Frauen zwischen 50 und 69 Jahren
Seit Anfang 2004 gehört die Mammografie - also die Röntgenuntersuchung der Brust - zum gesetzlichen Früherkennungsprogramm. Sogenannte „Zentrale Stellen“ laden Frauen zwischen 50 und 69 Jahren alle zwei Jahre per Brief zu einer Reihenuntersuchung (Mammografie-Screening) ein. Internationale Erfahrungen zeigen, dass Frauen in dieser Altersgruppe am meisten von der Untersuchung profitieren. Die Mammografie ergänzt die jährliche Früherkennungsuntersuchung beim Arzt, sollte sie jedoch auf keinen Fall ersetzen.
Inzwischen liegen erste Ergebnisse des Mammografie-Screenings vor: Knapp 20 Prozent der entdeckten Tumoren waren in situ Karzinome, also Frühformen oder Krebsvorstufen. Etwa 30 Prozent der invasiven Brusttumoren waren kleiner als zehn Millimeter und bei mehr als zwei Dritteln der entdeckten Brustkrebse waren die Lymphknoten noch nicht befallen. Mit rund 54 Prozent lag die Teilnahmerate aber deutlich unter der geforderten minimalen Quote von etwa 70 Prozent.
Unabhängig vom Alter können Frauen ertastete Knoten oder eine andere Auffälligkeit mit einer Mammografie abklären lassen. Die gesetzlichen Krankenkassen übernehmen in diesem Fall die Kosten.
Frauen über 70
Das Risiko, an Brustkrebs zu erkranken, steigt mit dem Alter. Deshalb empfehlen Experten auch Frauen über 70 Jahren, regelmäßig zur Früherkennung zu gehen. Zum gesetzlichen Check-up gehört - wie bei den Frauen ab 30 - die einmal jährliche Tastuntersuchung von Brust und Achselhöhlen, jedoch keine Mammografie.

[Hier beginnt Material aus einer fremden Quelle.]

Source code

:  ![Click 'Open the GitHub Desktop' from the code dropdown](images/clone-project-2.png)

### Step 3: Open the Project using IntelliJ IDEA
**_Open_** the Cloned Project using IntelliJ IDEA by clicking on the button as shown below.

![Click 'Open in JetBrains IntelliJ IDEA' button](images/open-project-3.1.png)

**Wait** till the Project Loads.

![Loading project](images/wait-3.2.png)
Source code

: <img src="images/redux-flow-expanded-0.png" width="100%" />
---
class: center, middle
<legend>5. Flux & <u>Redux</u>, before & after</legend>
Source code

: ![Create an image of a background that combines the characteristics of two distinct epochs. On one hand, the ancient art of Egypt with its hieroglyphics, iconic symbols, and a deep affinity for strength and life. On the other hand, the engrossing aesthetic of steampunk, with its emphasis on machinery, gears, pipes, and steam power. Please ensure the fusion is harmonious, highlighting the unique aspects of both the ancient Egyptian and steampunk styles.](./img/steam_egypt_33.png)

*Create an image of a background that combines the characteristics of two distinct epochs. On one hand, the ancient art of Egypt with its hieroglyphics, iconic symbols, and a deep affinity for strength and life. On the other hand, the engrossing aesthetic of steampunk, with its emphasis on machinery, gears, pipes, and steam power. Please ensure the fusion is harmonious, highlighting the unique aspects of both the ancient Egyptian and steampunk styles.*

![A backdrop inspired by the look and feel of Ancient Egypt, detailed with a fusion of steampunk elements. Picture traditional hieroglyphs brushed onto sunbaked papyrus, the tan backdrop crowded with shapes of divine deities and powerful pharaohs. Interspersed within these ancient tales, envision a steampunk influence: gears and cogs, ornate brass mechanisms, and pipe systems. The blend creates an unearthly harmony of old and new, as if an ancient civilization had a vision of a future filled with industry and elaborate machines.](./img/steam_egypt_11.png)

Frauen mit familiärem Risiko
Einige Frauen tragen ein erblich bedingtes erhöhtes Brustkrebsrisiko in sich. In ihren Familien taucht Brustkrebs gehäuft und zum Teil schon in jungen Jahren auf. Frauen aus solchen „Hochrisikofamilien“ sollten sich bereits früher und in kürzeren Abständen untersuchen lassen. Diese engmaschigeren Kontrollen sind jedoch nicht Teil des gesetzlichen Programms.
Experten der Deutschen Krebshilfe empfehlen Frauen mit familiärem Risiko, bereits ab dem 25. Lebensjahr ihre Brust einmal im Monat selbst abzutasten. Alle sechs Monate sollten sie eine Tast- und eine Ultraschalluntersuchung und einmal im Jahr eine Kernspintomografie der Brust (Mamma-MRT) bei ihrem Arzt durchführen lassen. Ab dem 30. Lebensjahr raten Fachleute der Risikogruppe einmal im Jahr zu einer Mammografie.